Mesmo muito interessado na cognição a metodologia do Prof. Reuven Feuerstein entende a emoção e afetividade como fatores importantíssimos para a aprendizagem humana

O termo potencial de aprendizagem tem duas aceitações importantes neste modelo:

a) por uma parte, refere-se à capacidade que possuem os indivíduos para pensar e desenvolver uma conduta mais inteligente com ajuda de um outro mais competente. O potencial de aprendizagem é caracterizado pela diferença entre o que se pode fazer sozinho e o que se pode fazer com ajuda. É neste espaço que se pretende trabalhar para desenvolver habilidades e competências humanas.

b) por outra parte, refere-se ao fenômeno da modificabilidade humana, que se consegue através de uma situação de aprendizagem estruturada. A aprendizagem mediada produz um forte impacto na conduta dos indivíduos, fazendo que estes adotem uma série de pré-requisitos cognitivos, inexistentes anteriormente em seu repertório de condutas.
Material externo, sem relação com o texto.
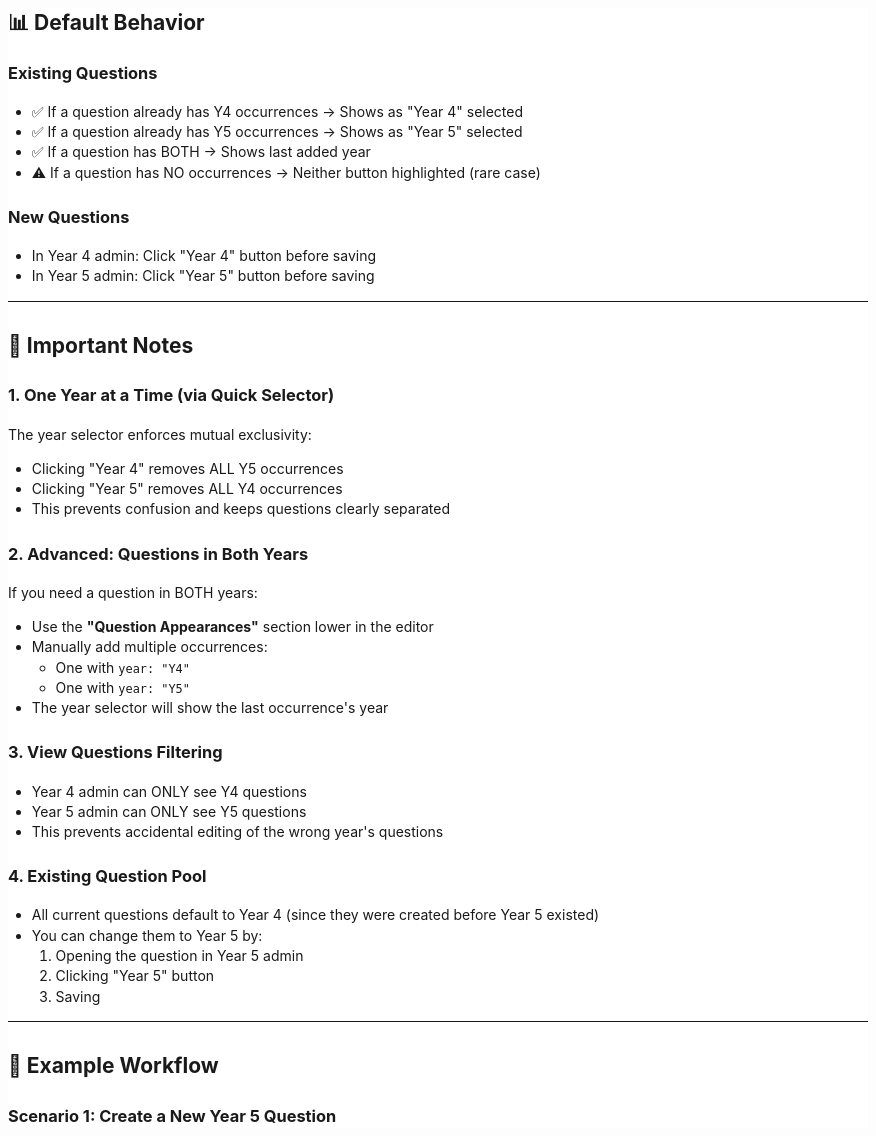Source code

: 
## 📊 Default Behavior

### Existing Questions
- ✅ If a question already has Y4 occurrences → Shows as "Year 4" selected
- ✅ If a question already has Y5 occurrences → Shows as "Year 5" selected
- ✅ If a question has BOTH → Shows last added year
- ⚠️ If a question has NO occurrences → Neither button highlighted (rare case)

### New Questions
- In Year 4 admin: Click "Year 4" button before saving
- In Year 5 admin: Click "Year 5" button before saving

---

## 🚨 Important Notes

### 1. **One Year at a Time (via Quick Selector)**
The year selector enforces mutual exclusivity:
- Clicking "Year 4" removes ALL Y5 occurrences
- Clicking "Year 5" removes ALL Y4 occurrences
- This prevents confusion and keeps questions clearly separated

### 2. **Advanced: Questions in Both Years**
If you need a question in BOTH years:
- Use the **"Question Appearances"** section lower in the editor
- Manually add multiple occurrences:
  - One with `year: "Y4"`
  - One with `year: "Y5"`
- The year selector will show the last occurrence's year

### 3. **View Questions Filtering**
- Year 4 admin can ONLY see Y4 questions
- Year 5 admin can ONLY see Y5 questions
- This prevents accidental editing of the wrong year's questions

### 4. **Existing Question Pool**
- All current questions default to Year 4 (since they were created before Year 5 existed)
- You can change them to Year 5 by:
  1. Opening the question in Year 5 admin
  2. Clicking "Year 5" button
  3. Saving

---

## 📝 Example Workflow

### Scenario 1: Create a New Year 5 Question
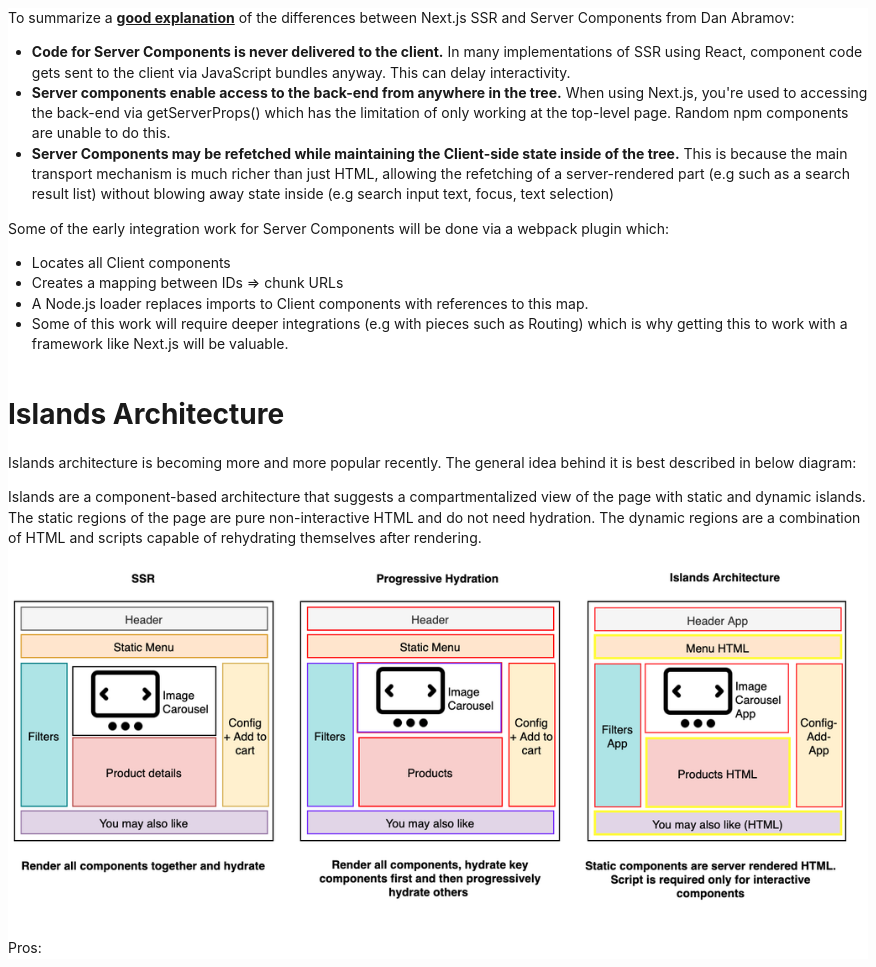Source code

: To summarize a **[good explanation](https://news.ycombinator.com/item?id=25499171)** of the differences between Next.js SSR and Server Components from Dan Abramov:

- **Code for Server Components is never delivered to the client.** In many implementations of SSR using React, component code gets sent to the client via JavaScript bundles anyway. This can delay interactivity.
- **Server components enable access to the back-end from anywhere in the tree.** When using Next.js, you're used to accessing the back-end via getServerProps() which has the limitation of only working at the top-level page. Random npm components are unable to do this.
- **Server Components may be refetched while maintaining the Client-side state inside of the tree.** This is because the main transport mechanism is much richer than just HTML, allowing the refetching of a server-rendered part (e.g such as a search result list) without blowing away state inside (e.g search input text, focus, text selection)

Some of the early integration work for Server Components will be done via a webpack plugin which:

- Locates all Client components
- Creates a mapping between IDs => chunk URLs
- A Node.js loader replaces imports to Client components with references to this map.
- Some of this work will require deeper integrations (e.g with pieces such as Routing) which is why getting this to work with a framework like Next.js will be valuable.

# Islands Architecture

Islands architecture is becoming more and more popular recently. The general idea behind it is best described in below diagram:

Islands are a component-based architecture that suggests a compartmentalized view of the page with static and dynamic islands. The static regions of the page are pure non-interactive HTML and do not need hydration. The dynamic regions are a combination of HTML and scripts capable of rehydrating themselves after rendering.

![Islands Architecture](./islands.png)

Pros:
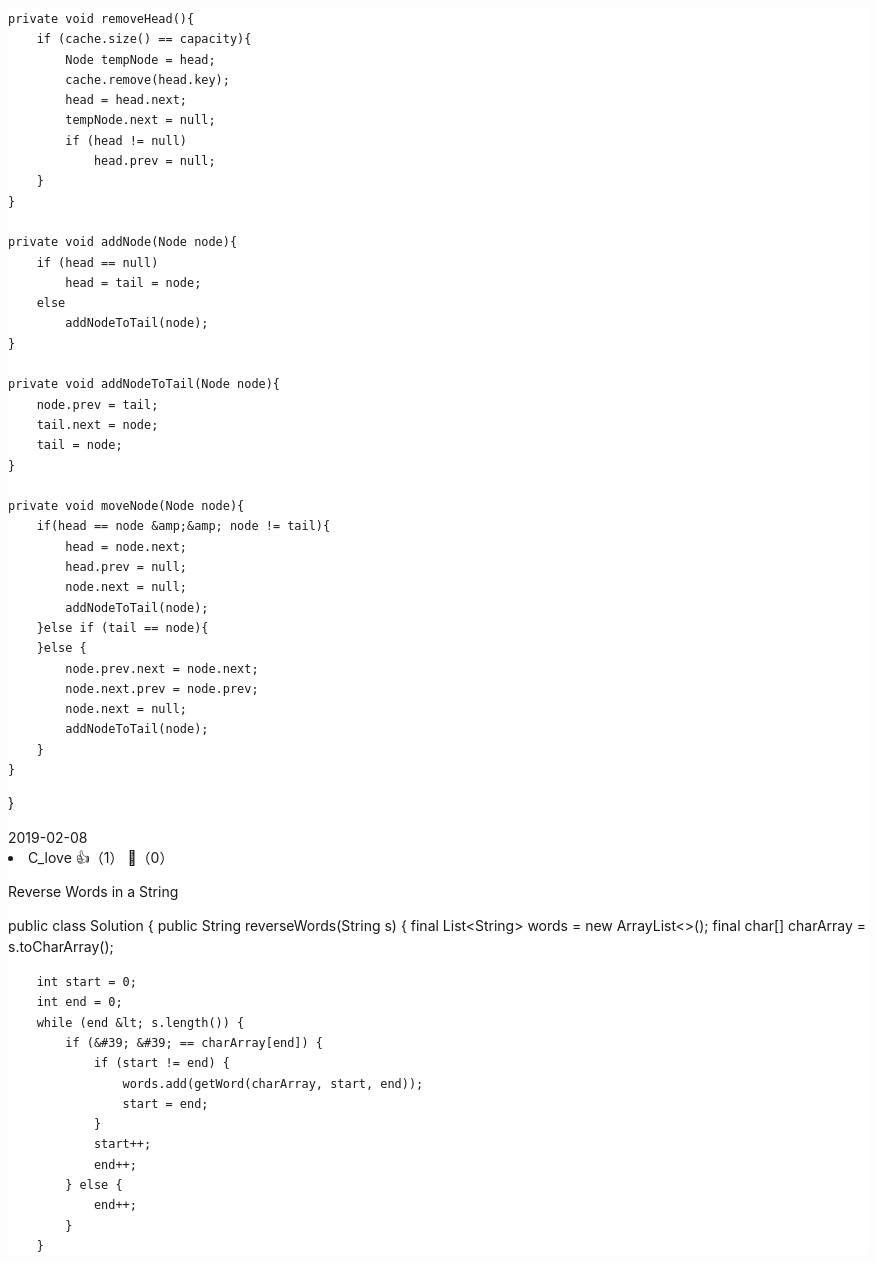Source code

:     private void removeHead(){
        if (cache.size() == capacity){
            Node tempNode = head;
            cache.remove(head.key);
            head = head.next;
            tempNode.next = null;
            if (head != null)
                head.prev = null;
        }
    }

    private void addNode(Node node){
        if (head == null)
            head = tail = node;
        else
            addNodeToTail(node);
    }

    private void addNodeToTail(Node node){
        node.prev = tail;
        tail.next = node;
        tail = node;
    }

    private void moveNode(Node node){
        if(head == node &amp;&amp; node != tail){
            head = node.next;
            head.prev = null;
            node.next = null;
            addNodeToTail(node);
        }else if (tail == node){
        }else {
            node.prev.next = node.next;
            node.next.prev = node.prev;
            node.next = null;
            addNodeToTail(node);
        }
    }
}</p>2019-02-08</li><br/><li><span>C_love</span> 👍（1） 💬（0）<p>Reverse Words in a String

public class Solution {
    public String reverseWords(String s) {
        final List&lt;String&gt; words = new ArrayList&lt;&gt;();
        final char[] charArray = s.toCharArray();
        
        int start = 0;
        int end = 0;
        while (end &lt; s.length()) {
            if (&#39; &#39; == charArray[end]) {
                if (start != end) {
                    words.add(getWord(charArray, start, end));
                    start = end;
                }
                start++;
                end++;
            } else {
                end++;
            }
        }
        
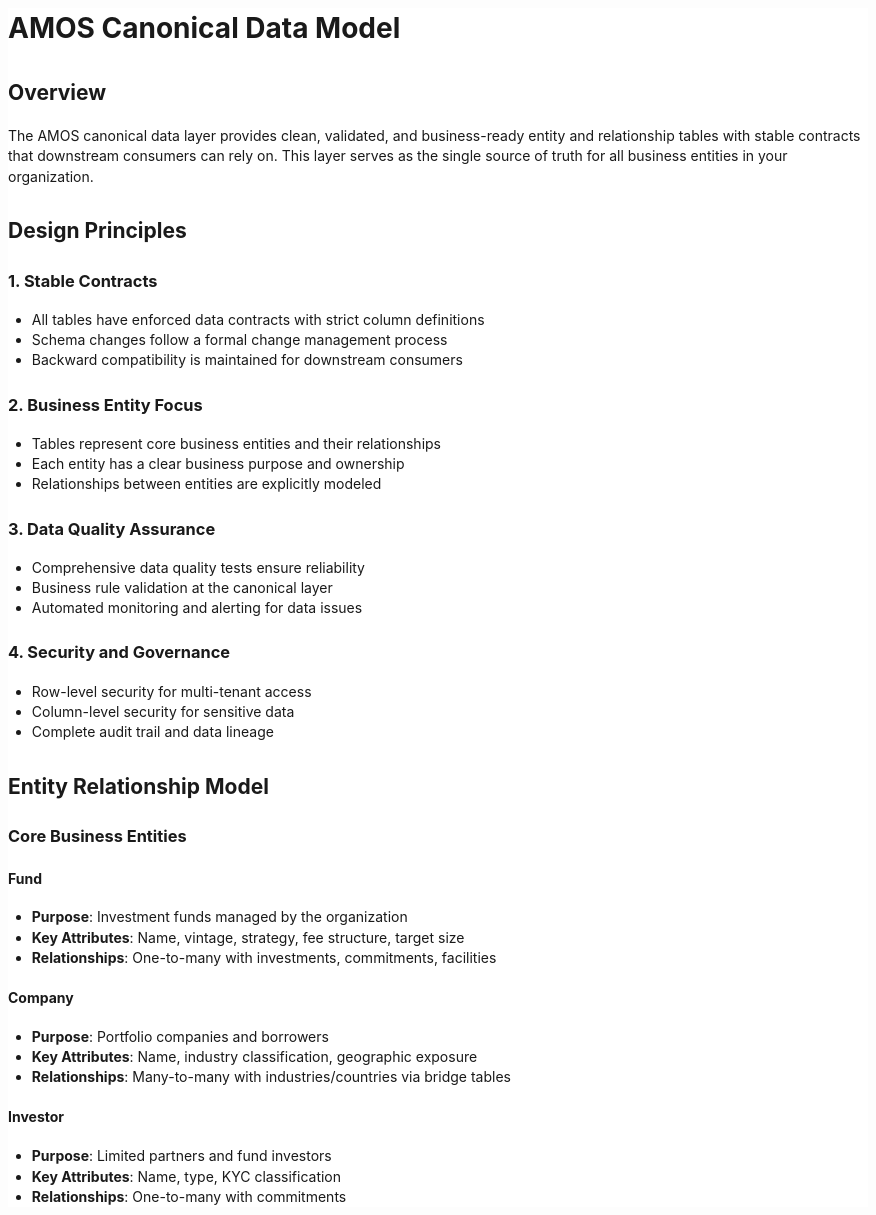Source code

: # AMOS Canonical Data Model

## Overview

The AMOS canonical data layer provides clean, validated, and business-ready entity and relationship tables with stable contracts that downstream consumers can rely on. This layer serves as the single source of truth for all business entities in your organization.

## Design Principles

### 1. Stable Contracts
- All tables have enforced data contracts with strict column definitions
- Schema changes follow a formal change management process
- Backward compatibility is maintained for downstream consumers

### 2. Business Entity Focus
- Tables represent core business entities and their relationships
- Each entity has a clear business purpose and ownership
- Relationships between entities are explicitly modeled

### 3. Data Quality Assurance
- Comprehensive data quality tests ensure reliability
- Business rule validation at the canonical layer
- Automated monitoring and alerting for data issues

### 4. Security and Governance
- Row-level security for multi-tenant access
- Column-level security for sensitive data
- Complete audit trail and data lineage

## Entity Relationship Model

### Core Business Entities

#### Fund
- **Purpose**: Investment funds managed by the organization
- **Key Attributes**: Name, vintage, strategy, fee structure, target size
- **Relationships**: One-to-many with investments, commitments, facilities

#### Company  
- **Purpose**: Portfolio companies and borrowers
- **Key Attributes**: Name, industry classification, geographic exposure
- **Relationships**: Many-to-many with industries/countries via bridge tables

#### Investor
- **Purpose**: Limited partners and fund investors
- **Key Attributes**: Name, type, KYC classification
- **Relationships**: One-to-many with commitments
O Modelo de Avaliação Dinâmica (LPAD) pretende descobrir o índice de capacidade para aprender (potencial de aprendizagem), que existe no indivíduo e que está oculto. Ou com outras palavras: tenta descobrir que tipo de intervenção será mais apropriada para levar o sujeito a aprender a aprender e a utilizar os novos conhecimentos de forma eficaz.